[Given information]
+===+

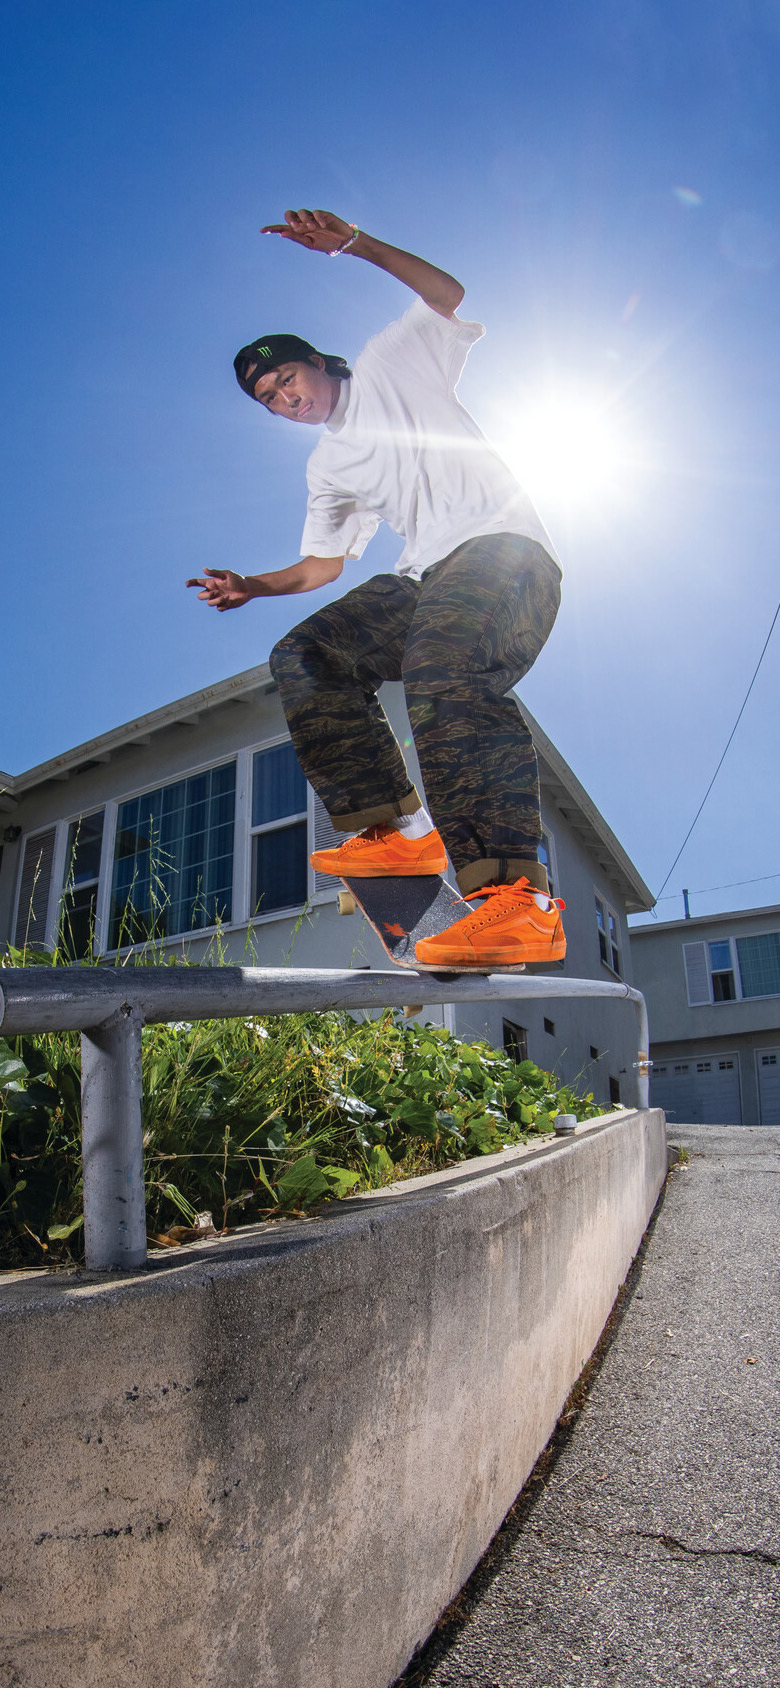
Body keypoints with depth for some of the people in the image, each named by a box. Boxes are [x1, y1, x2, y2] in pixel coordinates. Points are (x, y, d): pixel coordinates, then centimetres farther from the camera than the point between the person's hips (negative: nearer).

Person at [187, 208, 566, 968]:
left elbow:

+===+

[Directions]
Copy out every line of the data above word for word, omitting the pictures.

[Result of the exercise]
Body keypoints with depth for some of the people in the image, each named by a box. Boxes are [x1, y1, x2, y2] in pixel coordinates. Points are (x, y, d): pixel coordinates, then centimetres farther from the camera than the point between the person's hips (negative: nearer).

Person at [187, 208, 566, 968]:
left elbow:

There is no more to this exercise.